- _Exercise text_
Israeli elephant biologist (1942–2008)

Jeheskel "Hezy" Shoshani (יחזקאל שושני; January 23, 1943 - May 21, 2008) was an evolutionary biologist who studied elephants and their relatives for over 35 years.

==Life and work==
===Early life and career===
Shoshani was born in what is now Tel Aviv, Israel, but he held dual citizenship in the United States. His interest in elephants began in his youth after he read a Hebrew copy of Willis Lindquist's Burma Boy, which told the story of the relationship between a boy and an elephant.
He began his career as a zookeeper at the Tel Aviv Zoo and became the head zookeeper in 1966. He went on to research elephants in Sri Lanka and Kenya before moving to Detroit, Michigan in 1968 and becoming an undergraduate professor at Wayne State University around 1973. Shoshani founded the Elephant Interest Group (later known as the Elephant Research Foundation) in June 1977, and was the sole editor of its official journal, Elephant (formerly Elephant Newsletter), for most of its run. He also established the Elephant Research Foundation Library, through which he collected and cataloged published and archival materials, displays, and biological samples relating to elephants. Shoshani was awarded his PhD from the university in 1986 and taught there while living with his wife Sandra and their pet rock hyrax until he moved to Eritrea in 1998. There, he studied a poorly-known population of African bush elephants that were threatened by conflicts between Eritrea and Ethiopia and taught at the University of Asmara until 2006. Concerned about the danger of the Eritrea-Ethiopia border area, he moved to Ethiopia in 2007 to continue his research, and taught at the University of Addis Ababa.

- _Data records_
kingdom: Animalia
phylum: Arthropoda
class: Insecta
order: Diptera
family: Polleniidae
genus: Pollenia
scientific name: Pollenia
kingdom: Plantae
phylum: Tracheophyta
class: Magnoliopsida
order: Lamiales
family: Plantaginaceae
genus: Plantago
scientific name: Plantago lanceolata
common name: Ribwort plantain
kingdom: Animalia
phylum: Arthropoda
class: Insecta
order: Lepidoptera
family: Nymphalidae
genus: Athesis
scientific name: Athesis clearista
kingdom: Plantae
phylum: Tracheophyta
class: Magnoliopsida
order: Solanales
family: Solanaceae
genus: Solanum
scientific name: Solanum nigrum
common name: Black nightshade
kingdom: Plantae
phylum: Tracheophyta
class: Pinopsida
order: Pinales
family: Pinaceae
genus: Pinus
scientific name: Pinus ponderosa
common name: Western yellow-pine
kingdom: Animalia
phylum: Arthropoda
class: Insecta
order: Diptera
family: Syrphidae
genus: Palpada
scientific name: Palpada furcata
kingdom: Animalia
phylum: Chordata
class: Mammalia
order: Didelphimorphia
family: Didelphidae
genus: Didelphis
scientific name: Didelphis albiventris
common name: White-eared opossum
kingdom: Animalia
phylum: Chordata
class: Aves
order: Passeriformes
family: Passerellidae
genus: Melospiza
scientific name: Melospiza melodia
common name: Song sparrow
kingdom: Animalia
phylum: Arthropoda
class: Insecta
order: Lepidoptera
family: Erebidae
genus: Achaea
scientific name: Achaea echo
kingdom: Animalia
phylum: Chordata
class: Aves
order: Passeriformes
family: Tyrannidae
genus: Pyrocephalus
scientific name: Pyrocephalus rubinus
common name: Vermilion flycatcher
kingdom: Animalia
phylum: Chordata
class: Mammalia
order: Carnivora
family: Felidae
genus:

- _Questions_
(1) Retype the stretch of the Jeheskel Shoshani biography from "Israeli elephant biologist" through "and an elephant.", keeping every word and mark as it appears.
(2) Continue the Jeheskel Shoshani biography, starting after its final sentence.

- _Results in order_
(1)
Israeli elephant biologist (1942–2008)

Jeheskel "Hezy" Shoshani (יחזקאל שושני; January 23, 1943 - May 21, 2008) was an evolutionary biologist who studied elephants and their relatives for over 35 years.

==Life and work==
===Early life and career===
Shoshani was born in what is now Tel Aviv, Israel, but he held dual citizenship in the United States. His interest in elephants began in his youth after he read a Hebrew copy of Willis Lindquist's Burma Boy, which told the story of the relationship between a boy and an elephant.

(2)
===Research===
During his life, Shoshani published over 168 scientific articles and books on elephants. His research focused primarily on their anatomy and taxonomy, but he also studied other taxa like primates. Notably, he led an extensive dissection of a 46-year-old female Sri Lankan elephant named Iki from 1980 to 1988, coauthored landmark papers on the elephant brain and vision, and was the editor and coauthor of two encyclopedic volumes on elephants and their relatives: the technical The Proboscidea: Evolution and Palaeoecology of Elephants and Their Relatives, and the layman-oriented Elephants: Majestic Creatures of The Wild. He was also partially or wholly responsible for naming multiple proboscidean taxa, including the suborder Plesielephantiformes, the family Numidotheriidae, and the species Eritreum melakeghebrekristosi.

==Death and legacy==
Shoshani was among several people killed in a terrorism-linked explosion in a public minibus in downtown Addis Ababa, Ethiopia on May 21, 2008. Following his death, The Elephant Research Foundation board of directors renamed the library to The Jeheskel (Hezy) Shoshani Library Endowed Collection to commemorate his research, and it currently houses over 1,100 items. The amebelodontid Eurybelodon shoshanii was named in his honor in 2016.